Count the lines in the data below that contain the string "What", and reply with only that number.

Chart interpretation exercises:
- Opening Delimiter -

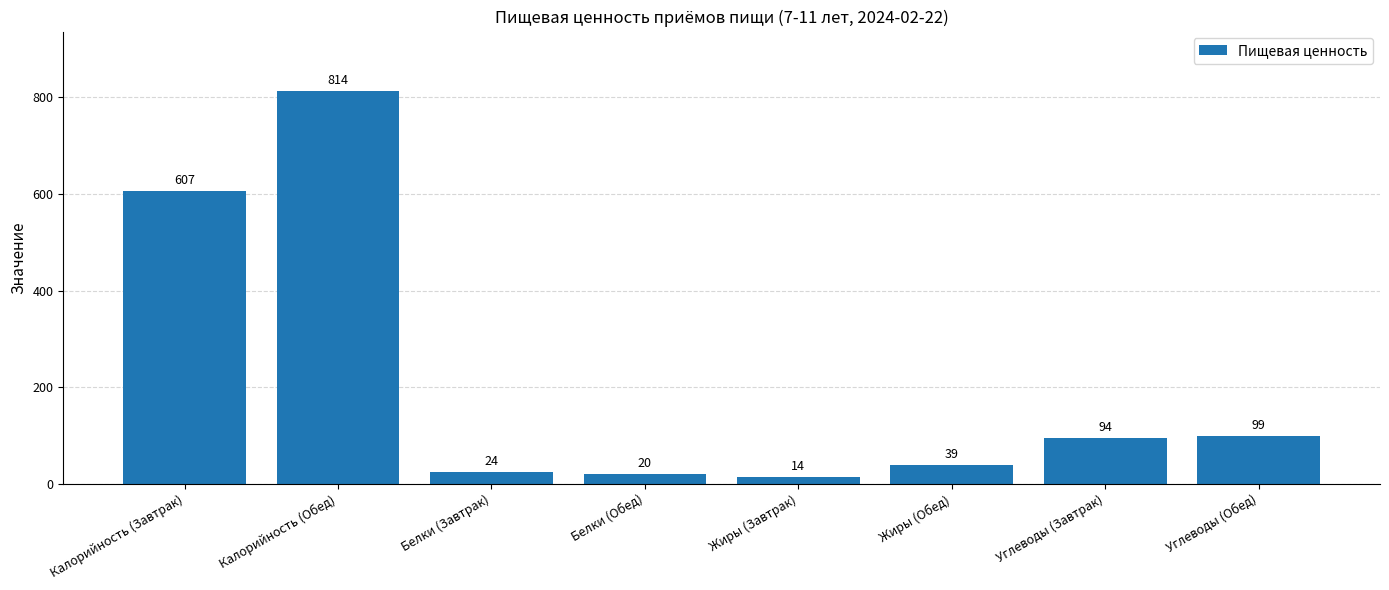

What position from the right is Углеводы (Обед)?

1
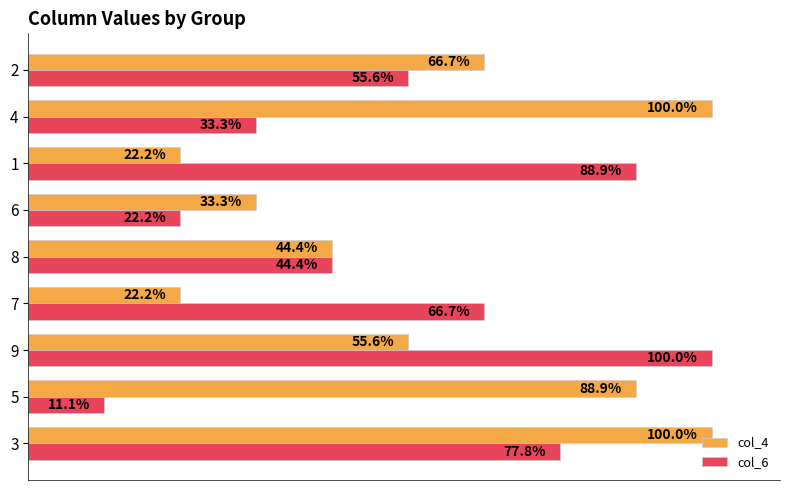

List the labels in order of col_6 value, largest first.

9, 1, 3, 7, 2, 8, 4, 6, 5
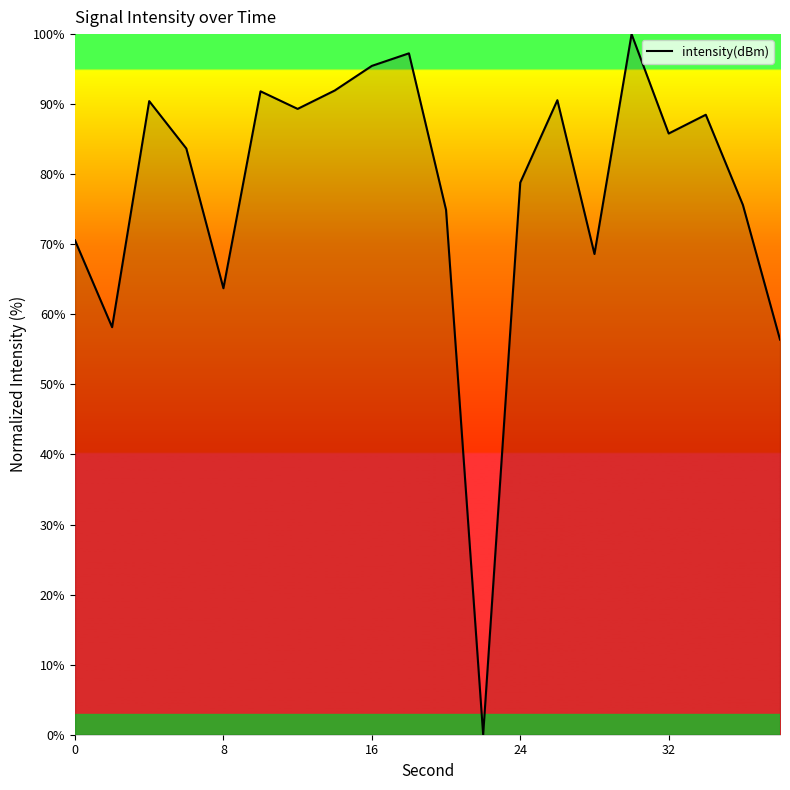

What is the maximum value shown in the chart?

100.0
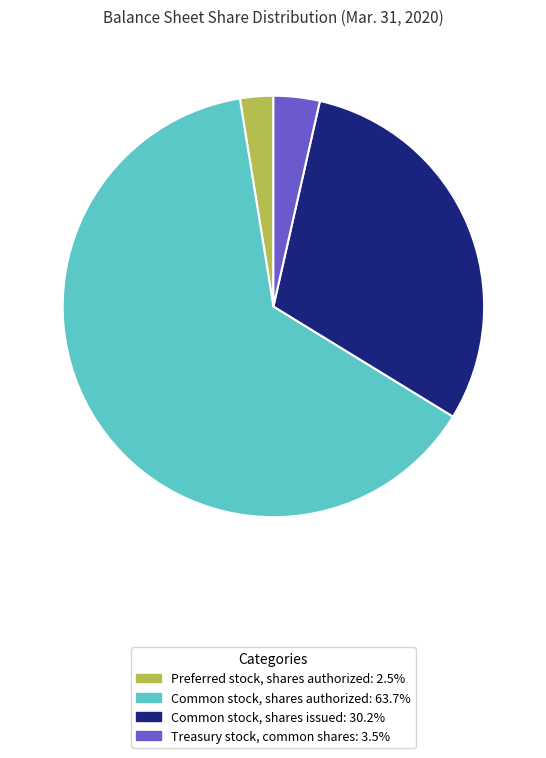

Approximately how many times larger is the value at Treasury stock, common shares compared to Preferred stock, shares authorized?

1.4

- Closing Delimiter -
- Opening Delimiter -

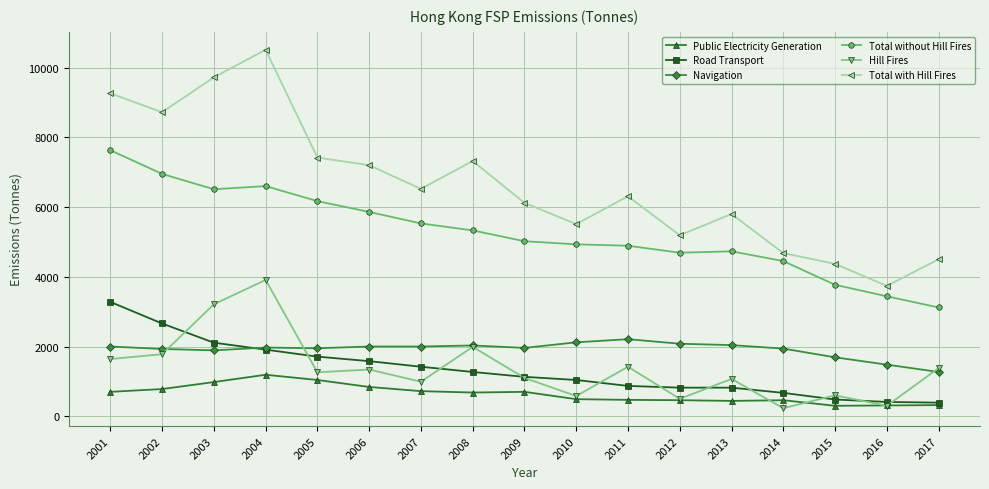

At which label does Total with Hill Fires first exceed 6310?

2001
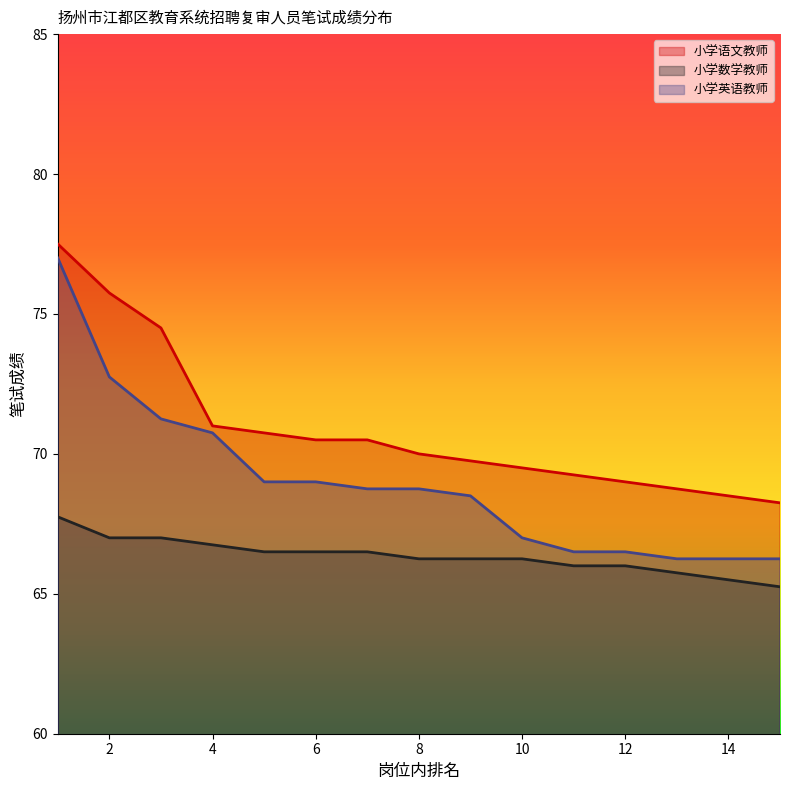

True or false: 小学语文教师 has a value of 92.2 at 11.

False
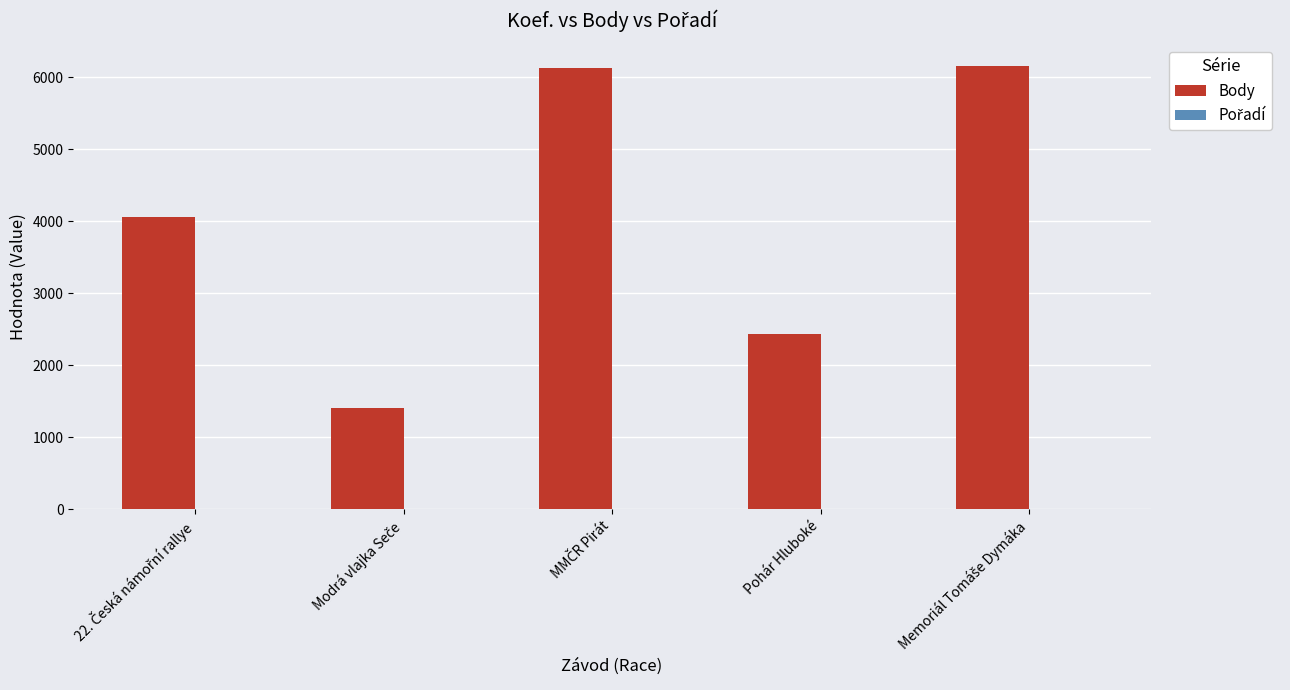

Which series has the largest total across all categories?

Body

- Closing Delimiter -

• **Written answer**
2